Los perros ladraban al otro lado de las puertas cerradas. En una ocasión se abrió un postigo de una ventana alta y una cara miró al exterior, pero nadie dio ninguna voz de alarma ni preguntó nada. El callejón daba unas vueltas incomprensibles, aunque al final iba a desembocar en un sendero lleno de rodadas bordeado de unos setos cubiertos de hollín donde el olor del campo abierto se mezclaba con el tufo maloliente de la ciudad.

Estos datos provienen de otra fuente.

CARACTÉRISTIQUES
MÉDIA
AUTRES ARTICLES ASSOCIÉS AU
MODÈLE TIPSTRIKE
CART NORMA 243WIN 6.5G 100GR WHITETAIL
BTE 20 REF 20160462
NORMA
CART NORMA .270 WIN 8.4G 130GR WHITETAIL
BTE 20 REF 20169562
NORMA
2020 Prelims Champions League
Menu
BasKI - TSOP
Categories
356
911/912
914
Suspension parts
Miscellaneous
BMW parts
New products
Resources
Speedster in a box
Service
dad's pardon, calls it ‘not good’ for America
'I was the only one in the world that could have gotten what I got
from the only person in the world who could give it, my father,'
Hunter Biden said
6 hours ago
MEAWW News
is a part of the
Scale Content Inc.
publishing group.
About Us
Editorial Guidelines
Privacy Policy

—La carretera principal está en esa dirección —D’Alembord señaló hacia el sur, al otro lado de unos oscuros campos—, pero antes de que se vaya, señor, ¿querrá satisfacer mi curiosidad y decirme en nombre de Dios qué está ocurriendo?

—Es una larga historia, Dally —dijo Sharpe.

—Tengo toda la noche.

No llevó mucho tiempo, sólo unos diez minutos, describir los extraordinarios acontecimientos de ese día. Entonces, el ruido de cascos en un camino que se encontraba al norte obligó a otro retraso, que Sharpe aprovechó para averiguar cómo se las arreglaba su antiguo batallón sin él.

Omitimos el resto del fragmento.